Annual global wind power capacity additions are expected to average 71 gigawatts (GW) between 2019 and 2023, and 76 GW between 2024 and 2028, according to a new analysis published Monday by Wood Mackenzie Power & Renewables.
Wood Mackenzie Power & Renewables published its Global Wind Power Market Outlook Update: Q2 2019 this week, upgrading its global wind power outlook by 11 GW from 2019 to 2028, which is a 1.5% increase from its previous-quarter update.
“A 5 GW upgrade in the global offshore sector will yield 129 GW of new capacity and a compounded annual growth rate (CAGR) of 26%,” explained Luke Lewandowski, Wood Mackenzie Power & Renewables Director. “Overall, the outlook is positive and global wind power continues to prosper due to both economic and social benefits.”
The larger specifics of the second-quarter Update are naturally hidden behind Wood Mackenzie’s industry-specific report costs, but the company did highlight some specifics from its report.
Firstly, the United States wind market has been upgraded by 16% over the first quarter’s forecast, helped along by a 3.8 GW upgrade in 2021 alone.
“Eligible off-takers are rallying to capitalise on the renewable electricity production tax credit (PTC) before the full value incentive expires in 2020 and then phases down,” explained Lewandowski. “Developers qualifying wind facilities in 2017 are eligible for 80% of the full credit amount, incentivising US wind market growth.
“New state-level targets in the US and the strengthening of renewable portfolio standard (RPS) mechanisms across the country is expected to support post-PTC demand.”
Meanwhile, Wood Mackenzie also slightly increased its forecast for Latin America, upgrading by 1%, due to near-term upgrades in Brazil and Mexico which will be driven by Brazil’s free market and an uptick in Mexican commercial and industrial (C&I) demand in 2019.
“Northern Europe has been upgraded in our forecast by 6%,” added Lewandowski. “This should offset an otherwise dismal outlook update in Europe, as the other sub-regions combine for a 2.2.GW downgrade.
“Permitting challenges and under-subscription of onshore tenders in Germany and France have impeded growth. However, an increasing appetite for unsubsidised projects and a proliferation of demand from the C&I segment across Northern Europe both support a modest 0.6% upgrade for Europe QoQ.”
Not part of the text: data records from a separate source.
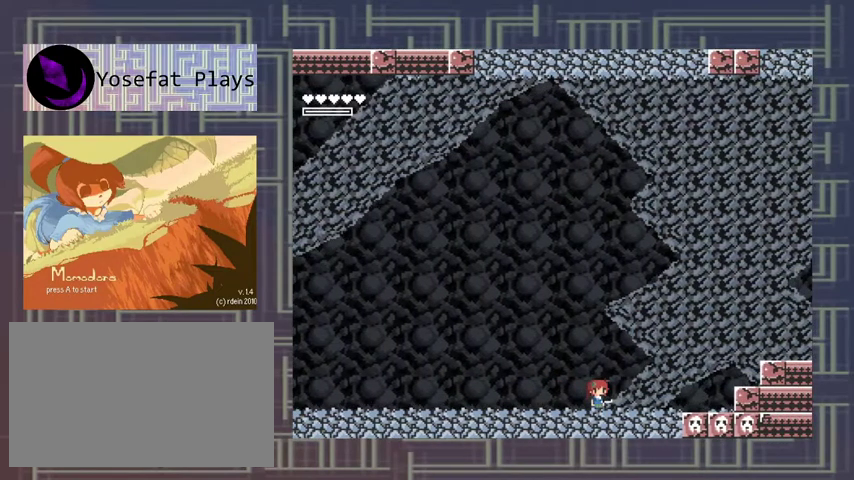
{"buttons": ["DPAD_RIGHT"], "left_stick": "center", "events": [[300, "DPAD_RIGHT", "down"]]}
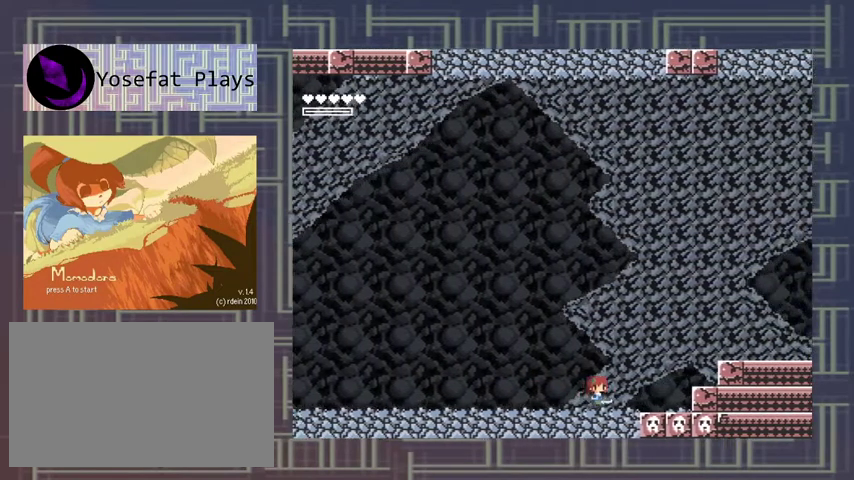
{"buttons": ["DPAD_RIGHT"], "left_stick": "center", "events": [[167, "A", "down"], [467, "A", "up"]]}
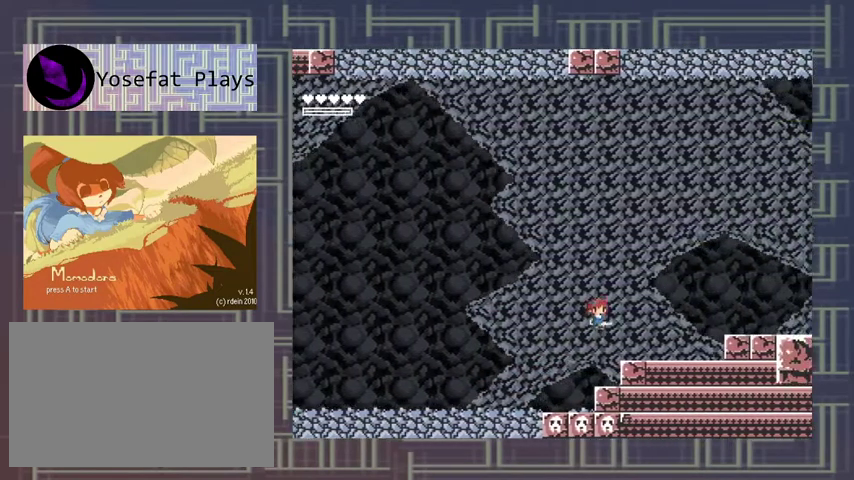
{"buttons": [], "left_stick": "center", "events": [[333, "DPAD_RIGHT", "up"]]}
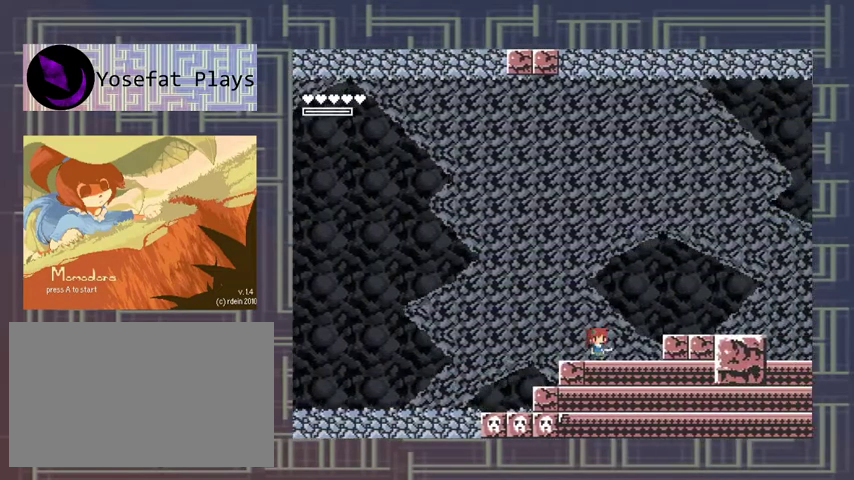
{"buttons": ["DPAD_RIGHT"], "left_stick": "center", "events": [[100, "A", "down"], [200, "DPAD_RIGHT", "down"], [333, "A", "up"]]}
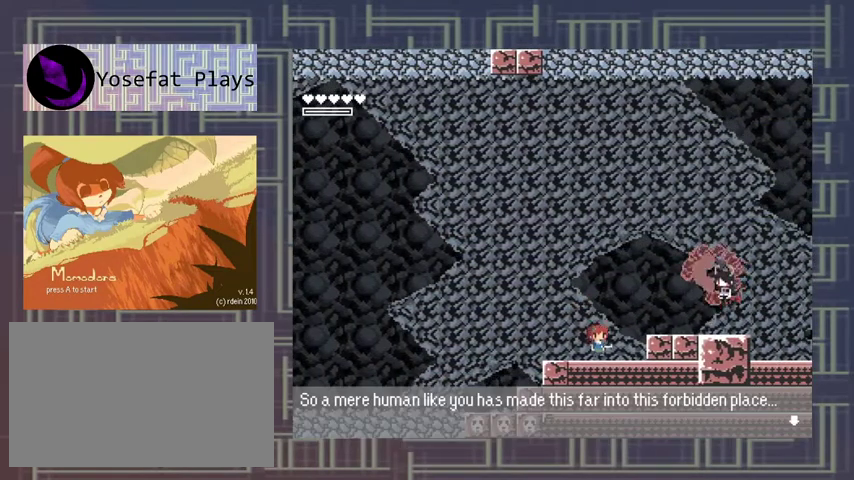
{"buttons": [], "left_stick": "center", "events": [[100, "DPAD_RIGHT", "up"]]}
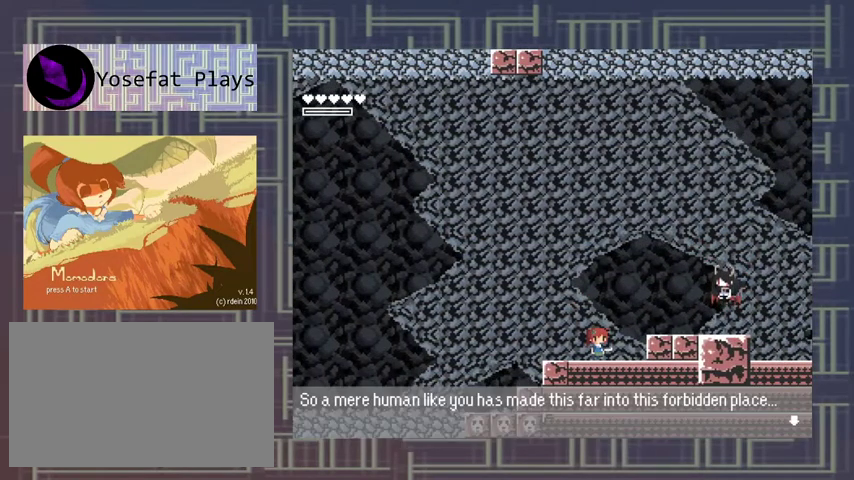
{"buttons": [], "left_stick": "center", "events": []}
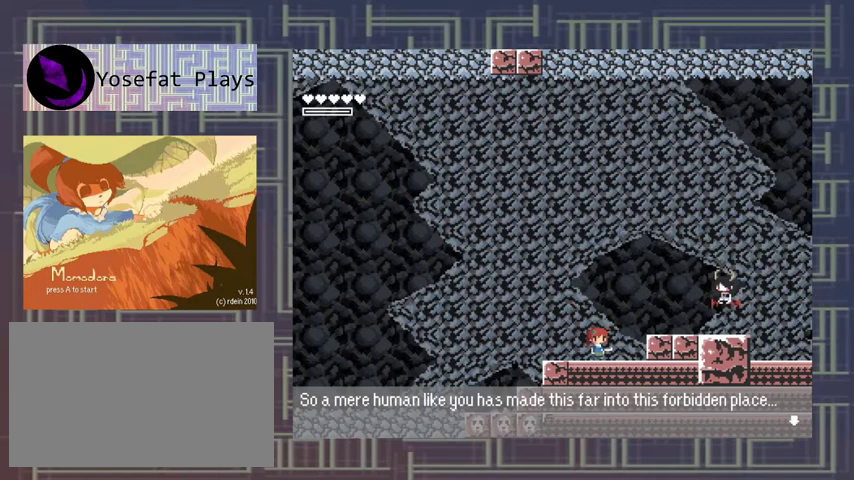
{"buttons": [], "left_stick": "center", "events": []}
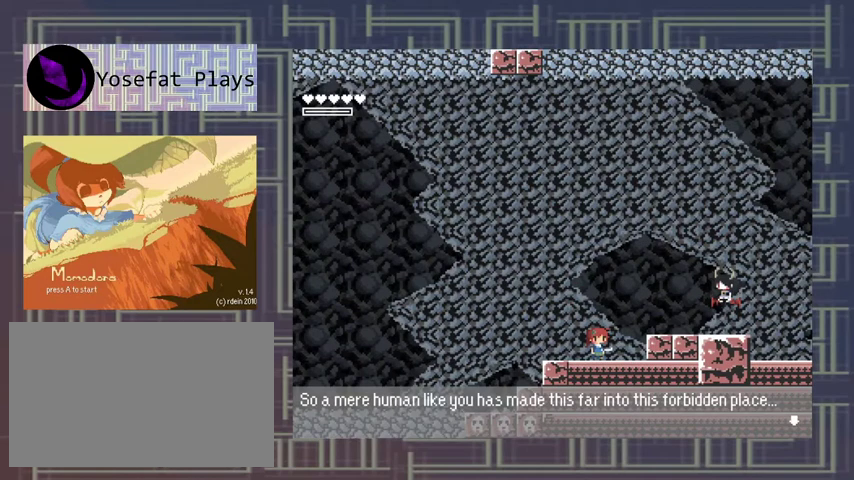
{"buttons": [], "left_stick": "center", "events": []}
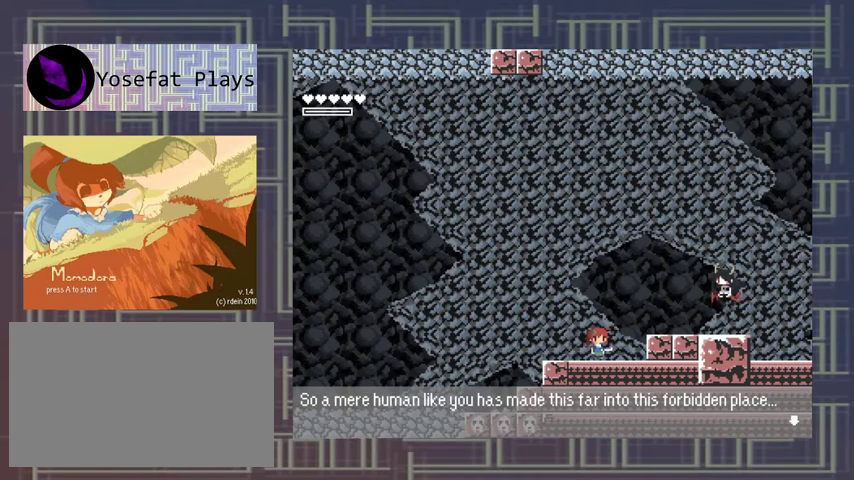
{"buttons": [], "left_stick": "center", "events": []}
The slow pace of development in Africa thanks to political instability, immature support mechanisms, and increasing competition from solar sees projections for Africa drop 2%, while a combination of onshore and offshore policy deadlines drive a 2.9 GW boost in China’s predictions.
“Green ambitions in Africa are more prevalent than ever before,” said Lewandowski. “Renewable energy is attractive within the region, as wind and solar projects can be built much more quickly than other sources of energy. However, as solar is becoming increasingly economical, Africa’s wind market faces stiff competition.”
“[Chinese] onshore developers are rushing to comply with a new policy that requires projects to be commissioned by the end of 2020 in order to capitalise on feed-in tariffs (FIT) before a subsidy-free era begins,” Lewandowski continued. “Offshore developers must commission projects before the close of 2021 if they are to utilise the current level of offshore FIT.
“The story is not entirely positive in the APAC region, however. Current market conditions in India have bruised the region’s near-term outlook, resulting in a 4% downgrade QoQ. The government-imposed auction ceiling prices and delays in commissioning awarded projects have slowed near-term growth expectations in India considerably – a decrease of 24% from 2019 to 2022.
“Additionally, reliability concerns in Thailand have led to a 37% downgrade over the 10-year outlook, as the government’s focus has turned to other technologies,” Lewandowski concluded.